> _Kaynak Metinden Alıntı_
Korkuyorum!
- GİRİŞ17.02.2014 08:03
- GÜNCELLEME17.02.2014 08:03
“Biz her şeyi sudan yarattık” (Enbiya 30)
Gerçekten de çok korkuyorum. Su hayattır. Su insanlığın geleceğidir. Su medeniyettir. Su berekettir. Su servettir. Su sağlıktır. Su güzelliktir. Su her şeydir!
Ülkemiz önümüzdeki aylarda ciddi bir kuraklık tehlikesiyle karşı karşıya kalabilir. Meteoroloji uzmanları yer altı sularını besleyen kar yağışının olmaması, beklenen yağmurların gelmemesi halinde hazırdaki barajlarla yaz mevsimini çıkaramayacağımızı söylüyorlar.
Gündelik siyasi çekişmelerin getirdiği gerginlik bir yana bir de bu su meselesi çıkmaz mı? Gerçi hiç kimselerin bunu dert ettiğini sanmıyorum nitekim toplum olarak öylesine sekerat halindeyiz.
Artık ülke olarak su tasarrufuna başlamamız elzem görünüyor. Bu hususta hiç kimse kimseyi suçlamasın zira doğal hususlara müdahale edecek bir teknolojik donanımımız olmadığı gibi doğaüstü güçlerimiz de yok! Topluca halisane dua edeceğiz.
Bizim bundan böyle kuraklık ile mücadele hususunda bir program dâhilinde projeler üretmemiz ve bir takım çalışmalar yapmamız gerekiyor hem de acilen!
Artık doğal mahalle çeşmelerimiz yok!
Kadınlarımızın ellerine testilerini alıp gürül gürül çeşmelerden su doldurdukları günleri bile aramamız mukadder görünüyor. Zira temiz içme suyu temin etmede dünya yoksulu olmaya adayız!
Geçen akşam düşündüm, düşündüm, su konusunda bu yaz acilen neler yapılabilir kabilinden bir yığın fikir yürüttüm ama büyük bir hayal kırıklığına uğradım zira mevcut barajlarımızı doldurmak hiç de kolay görünmüyor…
Ancak bazı önlemlerin belediyelerimiz tarafından kısa zamanda hayata geçirilmesinin zaruri olduğunu belirtmeliyim. İşte kendimce akıl yürüttüğüm bazı önlemler:
-Evlere ikinci bir su hattı verilmeli. Irmaklarımız boşu boşuna denizlere akıp gidiyor! Bu nehir suları arıtılarak temizlik için banyo ve tuvaletlerde kullanılmalıdır.

> _Sorular ve Görevler_
- a) Su ve kuraklık yazısına göre şu ifadeler doğru mu? (i) Meteoroloji uzmanlarına göre kar ve yağmur gelmezse mevcut barajlarla yaz atlatılamaz. (ii) Yazar kuraklık için birilerinin suçlanması gerektiğini söyler. (iii) Yazar, arıtılmış ırmak sularının evlerde içme suyu olarak kullanılmasını önerir. Her biri için evet ya da hayır deyin ve kararı belirleyen sözleri metinden aynen alıntılayın.
- b) Su ve kuraklık yazısında "Gündelik siyasi çekişmelerin" sözlerinden "hem de acilen!" sözlerine kadar uzanan bölümü hiç değiştirmeden yazar mısınız?

> _Çalışma Malzemesi_
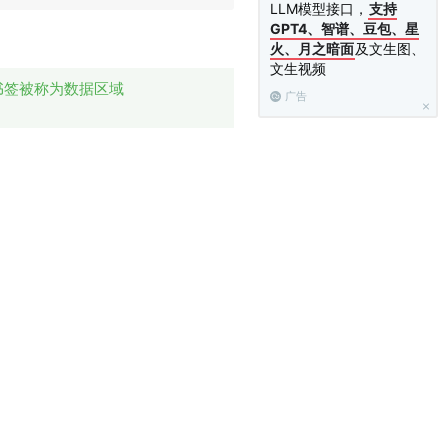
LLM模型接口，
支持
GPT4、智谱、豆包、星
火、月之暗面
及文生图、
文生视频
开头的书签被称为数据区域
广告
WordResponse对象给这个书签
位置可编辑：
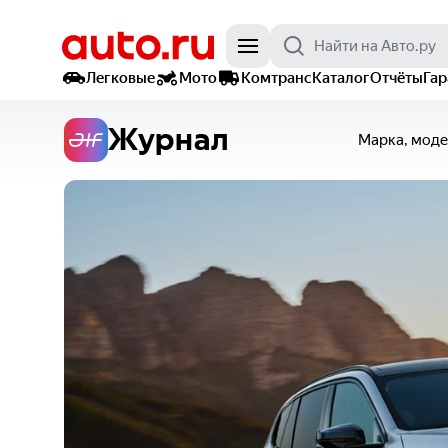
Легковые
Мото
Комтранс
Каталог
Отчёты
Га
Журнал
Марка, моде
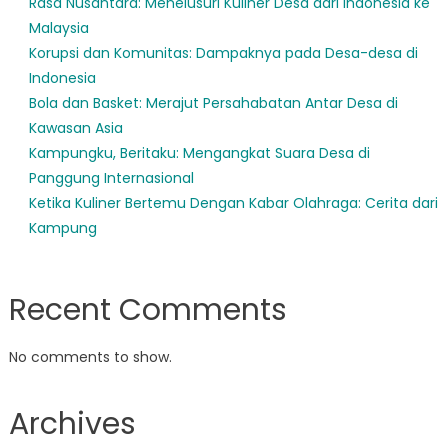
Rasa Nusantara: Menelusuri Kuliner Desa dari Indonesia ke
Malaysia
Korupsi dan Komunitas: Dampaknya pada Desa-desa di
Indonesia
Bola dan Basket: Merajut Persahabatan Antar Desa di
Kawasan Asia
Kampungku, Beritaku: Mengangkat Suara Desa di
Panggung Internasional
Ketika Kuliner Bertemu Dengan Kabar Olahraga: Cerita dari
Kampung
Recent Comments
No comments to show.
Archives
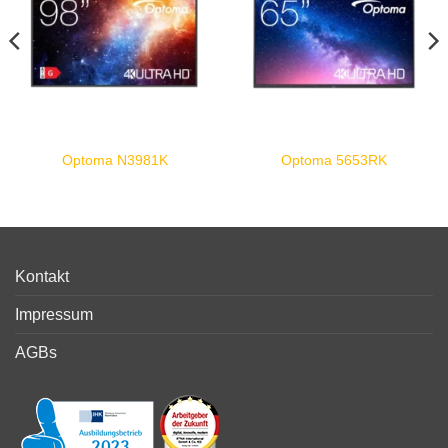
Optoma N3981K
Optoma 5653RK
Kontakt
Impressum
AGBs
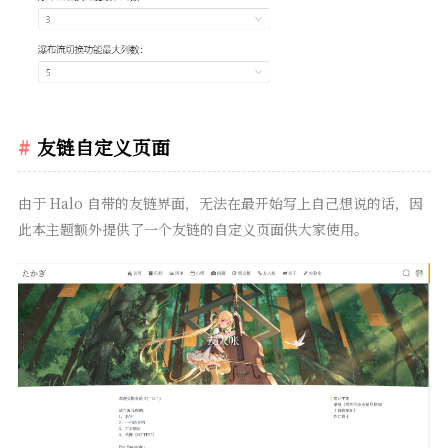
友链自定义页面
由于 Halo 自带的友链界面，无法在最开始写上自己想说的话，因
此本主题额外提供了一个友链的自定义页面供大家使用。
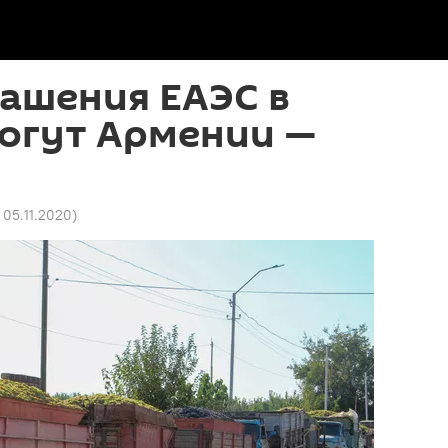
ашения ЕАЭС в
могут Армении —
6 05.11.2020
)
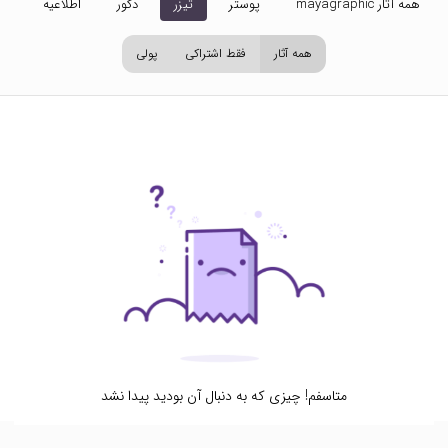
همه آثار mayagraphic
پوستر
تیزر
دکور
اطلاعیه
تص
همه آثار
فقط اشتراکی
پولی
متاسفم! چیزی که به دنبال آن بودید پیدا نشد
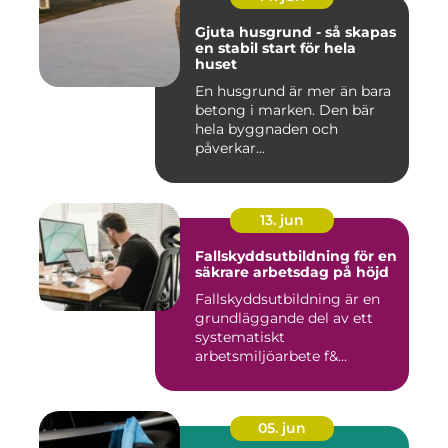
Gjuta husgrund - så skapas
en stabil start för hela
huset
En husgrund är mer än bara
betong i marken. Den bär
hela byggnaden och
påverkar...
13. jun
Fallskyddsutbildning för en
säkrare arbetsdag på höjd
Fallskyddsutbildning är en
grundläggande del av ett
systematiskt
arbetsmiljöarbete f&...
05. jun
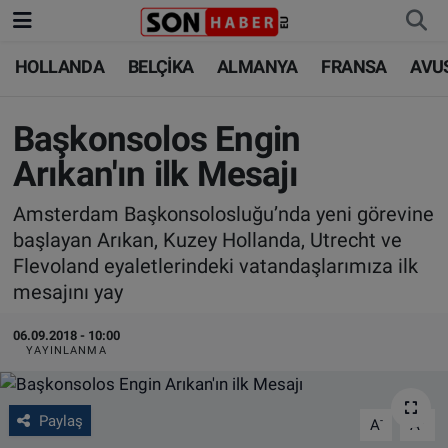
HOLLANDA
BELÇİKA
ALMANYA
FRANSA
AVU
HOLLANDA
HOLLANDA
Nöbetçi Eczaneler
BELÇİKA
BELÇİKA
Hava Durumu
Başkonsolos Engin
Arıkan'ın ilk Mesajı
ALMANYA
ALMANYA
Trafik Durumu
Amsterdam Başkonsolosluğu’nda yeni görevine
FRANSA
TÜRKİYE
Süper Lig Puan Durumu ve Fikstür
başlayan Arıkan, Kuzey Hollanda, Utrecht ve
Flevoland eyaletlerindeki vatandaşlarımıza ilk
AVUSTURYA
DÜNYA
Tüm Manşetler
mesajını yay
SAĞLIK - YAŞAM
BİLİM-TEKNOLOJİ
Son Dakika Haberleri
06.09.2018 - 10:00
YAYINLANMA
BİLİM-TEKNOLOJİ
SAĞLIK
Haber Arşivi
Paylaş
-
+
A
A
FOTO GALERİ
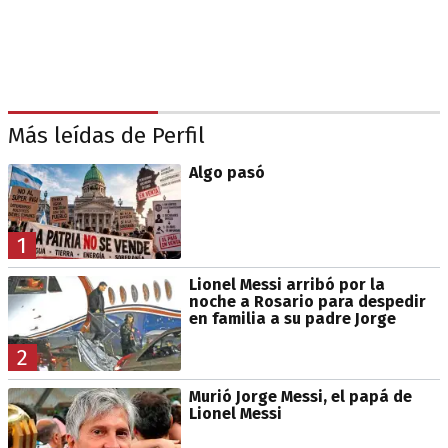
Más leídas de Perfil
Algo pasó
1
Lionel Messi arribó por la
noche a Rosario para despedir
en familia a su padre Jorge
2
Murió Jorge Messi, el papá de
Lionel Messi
==
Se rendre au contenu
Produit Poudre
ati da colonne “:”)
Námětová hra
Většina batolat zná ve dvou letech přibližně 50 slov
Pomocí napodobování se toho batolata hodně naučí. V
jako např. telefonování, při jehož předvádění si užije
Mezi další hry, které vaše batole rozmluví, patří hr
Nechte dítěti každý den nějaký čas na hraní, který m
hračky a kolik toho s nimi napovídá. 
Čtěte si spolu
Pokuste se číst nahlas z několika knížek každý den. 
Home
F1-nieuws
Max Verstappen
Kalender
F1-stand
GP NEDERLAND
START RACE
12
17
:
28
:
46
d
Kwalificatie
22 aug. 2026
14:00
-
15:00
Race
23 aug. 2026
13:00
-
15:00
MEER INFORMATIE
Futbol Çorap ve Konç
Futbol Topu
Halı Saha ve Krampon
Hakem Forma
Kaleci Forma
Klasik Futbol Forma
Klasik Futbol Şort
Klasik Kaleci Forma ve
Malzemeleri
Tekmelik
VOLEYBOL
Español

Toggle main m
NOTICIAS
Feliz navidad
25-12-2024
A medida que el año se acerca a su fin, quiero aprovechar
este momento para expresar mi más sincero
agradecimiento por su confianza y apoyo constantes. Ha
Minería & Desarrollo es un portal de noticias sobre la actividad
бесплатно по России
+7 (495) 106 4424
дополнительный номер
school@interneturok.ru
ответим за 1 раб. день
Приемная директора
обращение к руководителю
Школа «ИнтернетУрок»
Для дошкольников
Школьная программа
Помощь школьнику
==
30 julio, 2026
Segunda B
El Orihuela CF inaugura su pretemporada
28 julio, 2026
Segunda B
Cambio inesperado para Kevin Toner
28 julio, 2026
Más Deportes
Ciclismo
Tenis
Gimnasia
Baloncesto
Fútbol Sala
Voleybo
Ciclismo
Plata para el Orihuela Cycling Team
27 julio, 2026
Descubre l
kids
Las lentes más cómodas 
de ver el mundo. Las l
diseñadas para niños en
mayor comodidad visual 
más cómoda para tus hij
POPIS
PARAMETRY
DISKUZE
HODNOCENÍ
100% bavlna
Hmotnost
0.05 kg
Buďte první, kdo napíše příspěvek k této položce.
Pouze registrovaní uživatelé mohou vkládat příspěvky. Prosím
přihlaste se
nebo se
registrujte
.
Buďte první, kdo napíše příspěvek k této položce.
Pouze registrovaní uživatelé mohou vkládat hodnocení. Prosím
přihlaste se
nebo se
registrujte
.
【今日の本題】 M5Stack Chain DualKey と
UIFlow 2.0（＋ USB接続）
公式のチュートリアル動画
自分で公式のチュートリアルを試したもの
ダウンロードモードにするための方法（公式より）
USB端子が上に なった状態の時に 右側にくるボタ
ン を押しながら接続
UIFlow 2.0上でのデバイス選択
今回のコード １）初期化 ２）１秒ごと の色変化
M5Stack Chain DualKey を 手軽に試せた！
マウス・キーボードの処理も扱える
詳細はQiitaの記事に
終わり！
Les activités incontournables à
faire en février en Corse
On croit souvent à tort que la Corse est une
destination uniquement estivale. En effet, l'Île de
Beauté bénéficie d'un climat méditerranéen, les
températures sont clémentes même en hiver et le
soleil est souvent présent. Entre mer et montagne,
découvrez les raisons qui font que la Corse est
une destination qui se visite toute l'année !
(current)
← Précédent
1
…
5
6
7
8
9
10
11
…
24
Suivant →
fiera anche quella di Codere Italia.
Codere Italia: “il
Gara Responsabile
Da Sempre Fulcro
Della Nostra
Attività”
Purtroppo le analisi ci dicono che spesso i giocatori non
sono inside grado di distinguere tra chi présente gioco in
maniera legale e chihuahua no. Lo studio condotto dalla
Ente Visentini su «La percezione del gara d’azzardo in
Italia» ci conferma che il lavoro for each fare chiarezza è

> _Görevlerin Yanıtları_
- a)
(i) Evet: "hazırdaki barajlarla yaz mevsimini çıkaramayacağımızı söylüyorlar"
(ii) Hayır: "Bu hususta hiç kimse kimseyi suçlamasın"
(iii) Hayır: "Bu nehir suları arıtılarak temizlik için banyo ve tuvaletlerde kullanılmalıdır."

- b)
Gündelik siyasi çekişmelerin getirdiği gerginlik bir yana bir de bu su meselesi çıkmaz mı? Gerçi hiç kimselerin bunu dert ettiğini sanmıyorum nitekim toplum olarak öylesine sekerat halindeyiz.
Artık ülke olarak su tasarrufuna başlamamız elzem görünüyor. Bu hususta hiç kimse kimseyi suçlamasın zira doğal hususlara müdahale edecek bir teknolojik donanımımız olmadığı gibi doğaüstü güçlerimiz de yok! Topluca halisane dua edeceğiz.
Bizim bundan böyle kuraklık ile mücadele hususunda bir program dâhilinde projeler üretmemiz ve bir takım çalışmalar yapmamız gerekiyor hem de acilen!